Recently, security researchers have found a loophole in Microsoft Excel which can put 120 million users at risk. Researchers at security firm Mimecast Services Ltd. found this vulnerability.

The power query function in Excel that allows users to get data from other resources can be manipulated by hackers. This loophole can allow hackers to use power query to launch a dynamic data exchange (DDE) attack in an Excel spreadsheet. Not just that, this vulnerability can even allow hackers to launch a more critical attack that can involve different sorts of malware and can easily compromise the user’s machine as soon as they open the spreadsheet.

With this feature, hackers can have control over the victim’s machine before delivering any payloads. The hacker can make the malicious payload look harmless to the victim or other security solutions.

The good news about this indecent

The good thing is Microsoft knows about this loophole and released an advisory back in November 2017. In the advisory, they guided that users will need to pass through various security warnings before installing any malware into their system. They also recommended users to disable DDE feature when not needed so that they can block external data connections.

It is strongly recommended to implement all the things Microsoft suggested because of the threat and the risk for Microsoft users is real and could be damaging.

The positive thing about this vulnerability is that there’s no report regarding any system failure or malicious attacks by this loophole.

However, the bad news is that DDE feature is usually enabled by default and users usually don't turn it off.

Data security now depends on users

Although Microsoft released an advisory for its users but its most unlikely that all the users will follow the instructions or disable the DDE feature.
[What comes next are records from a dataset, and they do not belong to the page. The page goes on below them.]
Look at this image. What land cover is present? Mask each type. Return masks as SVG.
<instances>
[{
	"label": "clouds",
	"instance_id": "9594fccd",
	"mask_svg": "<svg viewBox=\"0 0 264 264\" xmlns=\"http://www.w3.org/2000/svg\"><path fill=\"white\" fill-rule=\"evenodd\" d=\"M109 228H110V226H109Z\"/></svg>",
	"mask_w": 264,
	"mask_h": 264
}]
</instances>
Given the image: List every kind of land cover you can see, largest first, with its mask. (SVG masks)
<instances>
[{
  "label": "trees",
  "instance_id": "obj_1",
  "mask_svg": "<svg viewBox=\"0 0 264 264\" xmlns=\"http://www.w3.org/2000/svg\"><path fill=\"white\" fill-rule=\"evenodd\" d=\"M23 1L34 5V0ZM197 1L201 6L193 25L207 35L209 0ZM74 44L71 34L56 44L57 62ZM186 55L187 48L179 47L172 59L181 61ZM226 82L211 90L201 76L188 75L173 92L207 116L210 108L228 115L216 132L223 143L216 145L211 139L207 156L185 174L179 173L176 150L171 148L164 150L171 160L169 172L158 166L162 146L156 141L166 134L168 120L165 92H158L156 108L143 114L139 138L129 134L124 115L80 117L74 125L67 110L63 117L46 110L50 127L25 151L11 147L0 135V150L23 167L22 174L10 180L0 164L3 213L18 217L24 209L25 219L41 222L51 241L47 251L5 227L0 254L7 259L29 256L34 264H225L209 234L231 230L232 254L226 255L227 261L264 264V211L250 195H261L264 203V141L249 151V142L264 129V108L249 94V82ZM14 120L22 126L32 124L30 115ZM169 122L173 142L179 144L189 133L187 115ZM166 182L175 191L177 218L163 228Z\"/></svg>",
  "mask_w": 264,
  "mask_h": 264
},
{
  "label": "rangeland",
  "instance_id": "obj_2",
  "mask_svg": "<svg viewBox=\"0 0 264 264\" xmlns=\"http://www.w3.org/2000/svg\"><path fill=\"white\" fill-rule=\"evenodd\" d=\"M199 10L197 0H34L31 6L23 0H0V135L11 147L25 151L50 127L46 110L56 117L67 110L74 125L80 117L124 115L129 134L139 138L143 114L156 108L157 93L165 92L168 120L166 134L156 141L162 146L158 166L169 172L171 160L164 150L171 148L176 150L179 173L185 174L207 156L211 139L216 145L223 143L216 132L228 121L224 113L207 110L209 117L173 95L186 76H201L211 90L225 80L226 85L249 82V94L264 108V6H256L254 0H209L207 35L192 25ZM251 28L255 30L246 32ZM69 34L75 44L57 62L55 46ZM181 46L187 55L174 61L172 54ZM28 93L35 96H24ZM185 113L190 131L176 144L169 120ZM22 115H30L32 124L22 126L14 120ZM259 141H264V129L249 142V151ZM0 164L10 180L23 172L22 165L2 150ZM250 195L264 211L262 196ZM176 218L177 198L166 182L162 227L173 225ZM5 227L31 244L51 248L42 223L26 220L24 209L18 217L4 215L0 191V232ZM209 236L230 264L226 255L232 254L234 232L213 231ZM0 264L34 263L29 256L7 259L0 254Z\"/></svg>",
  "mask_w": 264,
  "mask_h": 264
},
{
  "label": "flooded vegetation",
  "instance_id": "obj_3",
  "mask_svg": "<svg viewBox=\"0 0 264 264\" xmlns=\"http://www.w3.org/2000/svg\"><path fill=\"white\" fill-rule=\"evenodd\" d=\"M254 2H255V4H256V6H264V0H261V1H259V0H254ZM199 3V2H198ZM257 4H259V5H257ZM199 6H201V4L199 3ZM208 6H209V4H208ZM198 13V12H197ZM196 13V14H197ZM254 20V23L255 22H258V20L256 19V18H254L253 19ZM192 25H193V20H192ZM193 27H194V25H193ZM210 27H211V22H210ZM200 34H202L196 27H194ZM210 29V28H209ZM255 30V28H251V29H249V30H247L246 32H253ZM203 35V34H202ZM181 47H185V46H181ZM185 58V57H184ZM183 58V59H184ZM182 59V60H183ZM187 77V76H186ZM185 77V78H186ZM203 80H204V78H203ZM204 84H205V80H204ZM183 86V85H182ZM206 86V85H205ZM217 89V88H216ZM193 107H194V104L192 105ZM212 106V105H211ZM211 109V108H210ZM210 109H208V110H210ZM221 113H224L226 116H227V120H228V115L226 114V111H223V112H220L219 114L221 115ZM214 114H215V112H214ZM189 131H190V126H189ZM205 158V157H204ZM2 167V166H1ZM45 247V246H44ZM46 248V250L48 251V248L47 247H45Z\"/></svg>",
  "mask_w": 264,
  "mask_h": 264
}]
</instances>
Microsoft now fully rely on its users to take appropriate actions, one of the wisest things to secure your data is to disable DDE feature and try to not download or open any spreadsheets sent over emails. And then lastly, you need to take the security warnings by Microsoft Excel seriously because the warnings may contain some malicious malware that you don’t know about. So it’s better to not download any sheet that gives a tiny bit hint of malicious content in it because it’s better to be safe than sorry.